Millions of Nazi files that describe the mechanics of mass murder were a step closer to being opened to researchers following an agreement Tuesday by an 11-nation panel that has kept the archive locked away since World War II, officials said.

But first the draft must be signed by government ministers in Berlin — a date has not been set — and be sent back to the countries for ratification, said Paul Mertz, the Luxembourg Foreign Ministry official who is the chairman of the commission that oversees the archive.

The process is likely to delay the opening of the 50 million files to researchers until at least the end of the year, Mertz said.

The move to unlock the storehouse in the German town of Bad Arolsen came amid pressure from the dying generation of Holocaust survivors and victims' families who feared their histories would be lost forever unless the rules were changed.

The breakthrough came last month when Germany, which had said that access to the files by Holocaust researchers would violate the country's privacy laws, agreed to soften its secrecy rules.

Under the changed language agreed upon Tuesday, each country will be able to receive copies of the files and apply its own privacy rules.

The countries on the International Commission are Belgium, France, Germany, Greece, Italy, Israel, Luxembourg, the Netherlands, Poland, Britain and the United States. Some of them will require parliamentary approval of the agreement, but the U.S. State Department can endorse the amendments without involving Congress.

The documents in the archive include the registration of concentration camp inmates by the numbers burned on their arms, stacks of crumpled identity booklets and meticulously kept records of executions.

"Bad Arolsen is the most complete file. On many subjects it is unique," Mertz said.

The files also will be available to Holocaust survivors and families of victims whose fate may not be clear.

Having visited the archive, CBS News correspondent Mark Phillips describes it as the mother lode of Holocaust material. At a time of growing skepticism and denial of the Holocaust, that's no small thing.

Says Paul Shapiro, of the United States Holocaust Memorial Museum, "When you have a situation as we do today where a chief of state, the president of Iran, denies the Holocaust ... When you have records of 17-and-a-half million people, and their fate's recorded, including millions of Jews who were destroyed during the Holocaust, that's a very strong response to Holocaust denial."


Mark Phillips interviews the grandson of a Holocaust victim about what he learned from the archive.
The files, indexed and cross-referenced, contain the names of Jews, Roma, homosexuals, the mentally ill, "patients" subjected to cruel medical experiments, and millions of people forced into slave labor.

The card indexes alone occupy three massive rooms at Bad Arolsen, a spa resort in central Germany. The documents themselves, some yellow and crumbling, fill row after row of metal filing cabinets in six buildings.

The International Tracing Service, the arm of the International Committee of the Red Cross which is the archive's custodian, says it has scanned 56 percent of the files since 1999, but it cannot move faster without more funding.

"We have only a restricted budget, and we get the budget only for humanitarian work," said Maria Raabe, ITS spokeswoman in Bad Arolsen.

The service, which now has 400 employees, was founded after the war to trace missing persons. Later, survivors eligible for compensation applied to the archive for documentary evidence of their mistreatment.

But the service has lagged behind the number of requests for information, which still flow in by the tens of thousands every year. It now has a backlog of more than 400,000 inquiries.

Items from a dataset -

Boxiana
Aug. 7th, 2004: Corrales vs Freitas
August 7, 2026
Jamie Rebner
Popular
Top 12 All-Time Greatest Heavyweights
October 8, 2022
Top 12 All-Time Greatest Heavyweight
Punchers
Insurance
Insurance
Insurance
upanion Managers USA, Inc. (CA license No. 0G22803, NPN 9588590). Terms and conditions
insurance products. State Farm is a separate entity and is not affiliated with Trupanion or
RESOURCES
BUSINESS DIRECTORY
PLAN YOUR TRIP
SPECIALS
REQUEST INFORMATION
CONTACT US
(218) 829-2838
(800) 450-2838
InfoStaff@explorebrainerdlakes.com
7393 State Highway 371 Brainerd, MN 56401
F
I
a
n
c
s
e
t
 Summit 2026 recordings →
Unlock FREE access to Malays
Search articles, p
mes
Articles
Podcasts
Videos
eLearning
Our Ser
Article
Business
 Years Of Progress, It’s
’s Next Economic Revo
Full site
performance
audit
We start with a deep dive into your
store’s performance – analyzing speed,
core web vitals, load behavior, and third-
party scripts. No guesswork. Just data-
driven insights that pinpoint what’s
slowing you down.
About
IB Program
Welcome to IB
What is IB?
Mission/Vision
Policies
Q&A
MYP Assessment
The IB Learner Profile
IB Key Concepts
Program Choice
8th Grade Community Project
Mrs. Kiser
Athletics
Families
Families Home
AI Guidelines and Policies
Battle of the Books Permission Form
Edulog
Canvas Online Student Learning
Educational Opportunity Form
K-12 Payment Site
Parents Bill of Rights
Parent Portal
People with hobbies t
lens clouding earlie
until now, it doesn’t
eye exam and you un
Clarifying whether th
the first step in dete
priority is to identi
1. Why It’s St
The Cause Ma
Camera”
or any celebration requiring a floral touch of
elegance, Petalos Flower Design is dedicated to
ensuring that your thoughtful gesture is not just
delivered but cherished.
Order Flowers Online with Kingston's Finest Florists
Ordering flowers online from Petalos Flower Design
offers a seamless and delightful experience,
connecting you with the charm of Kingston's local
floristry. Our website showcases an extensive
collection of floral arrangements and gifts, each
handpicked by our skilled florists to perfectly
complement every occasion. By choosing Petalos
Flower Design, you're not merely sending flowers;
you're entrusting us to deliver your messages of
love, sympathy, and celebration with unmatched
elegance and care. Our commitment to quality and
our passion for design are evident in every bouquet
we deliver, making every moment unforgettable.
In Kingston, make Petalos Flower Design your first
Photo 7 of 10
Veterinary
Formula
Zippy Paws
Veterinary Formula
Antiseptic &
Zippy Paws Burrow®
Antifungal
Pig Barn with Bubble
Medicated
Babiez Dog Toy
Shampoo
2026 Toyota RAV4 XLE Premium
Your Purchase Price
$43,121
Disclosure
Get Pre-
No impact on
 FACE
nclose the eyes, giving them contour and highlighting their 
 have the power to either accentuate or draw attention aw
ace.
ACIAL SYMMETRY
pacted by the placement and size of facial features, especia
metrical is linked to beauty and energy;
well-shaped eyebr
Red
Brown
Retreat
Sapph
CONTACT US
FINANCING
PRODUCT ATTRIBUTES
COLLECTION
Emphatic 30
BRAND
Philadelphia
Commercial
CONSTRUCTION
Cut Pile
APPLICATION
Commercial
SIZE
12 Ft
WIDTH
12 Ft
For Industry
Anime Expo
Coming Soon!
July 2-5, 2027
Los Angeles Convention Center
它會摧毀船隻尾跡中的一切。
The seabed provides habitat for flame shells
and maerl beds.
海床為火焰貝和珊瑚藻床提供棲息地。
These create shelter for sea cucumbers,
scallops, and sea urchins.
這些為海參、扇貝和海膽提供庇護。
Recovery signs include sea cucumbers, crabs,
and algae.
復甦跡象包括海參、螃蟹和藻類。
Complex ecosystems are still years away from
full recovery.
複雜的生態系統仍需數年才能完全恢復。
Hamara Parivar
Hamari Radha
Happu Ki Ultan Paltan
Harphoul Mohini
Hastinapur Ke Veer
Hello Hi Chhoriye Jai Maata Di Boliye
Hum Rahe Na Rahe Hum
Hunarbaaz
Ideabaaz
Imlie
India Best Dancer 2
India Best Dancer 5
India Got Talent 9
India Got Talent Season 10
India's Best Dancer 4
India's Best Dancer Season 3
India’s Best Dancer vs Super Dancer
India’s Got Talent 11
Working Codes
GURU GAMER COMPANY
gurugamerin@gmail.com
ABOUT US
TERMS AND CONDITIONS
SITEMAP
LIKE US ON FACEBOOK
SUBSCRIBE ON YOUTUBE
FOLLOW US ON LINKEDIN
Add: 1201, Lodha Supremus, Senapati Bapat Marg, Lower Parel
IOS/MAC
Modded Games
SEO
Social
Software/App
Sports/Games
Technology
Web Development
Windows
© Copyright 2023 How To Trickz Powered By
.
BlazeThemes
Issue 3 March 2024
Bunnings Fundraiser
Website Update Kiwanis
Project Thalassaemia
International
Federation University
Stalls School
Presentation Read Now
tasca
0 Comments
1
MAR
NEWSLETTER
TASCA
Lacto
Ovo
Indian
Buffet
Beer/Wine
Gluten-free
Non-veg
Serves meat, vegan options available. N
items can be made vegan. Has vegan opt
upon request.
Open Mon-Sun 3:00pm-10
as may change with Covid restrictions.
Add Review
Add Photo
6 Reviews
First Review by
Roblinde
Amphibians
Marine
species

Aim of the task - Copy word for word the part of the article about the Nazi archive that runs between "The documents in" and "no small thing.", inclusive.

Response -
The documents in the archive include the registration of concentration camp inmates by the numbers burned on their arms, stacks of crumpled identity booklets and meticulously kept records of executions.

"Bad Arolsen is the most complete file. On many subjects it is unique," Mertz said.

The files also will be available to Holocaust survivors and families of victims whose fate may not be clear.

Having visited the archive, CBS News correspondent Mark Phillips describes it as the mother lode of Holocaust material. At a time of growing skepticism and denial of the Holocaust, that's no small thing.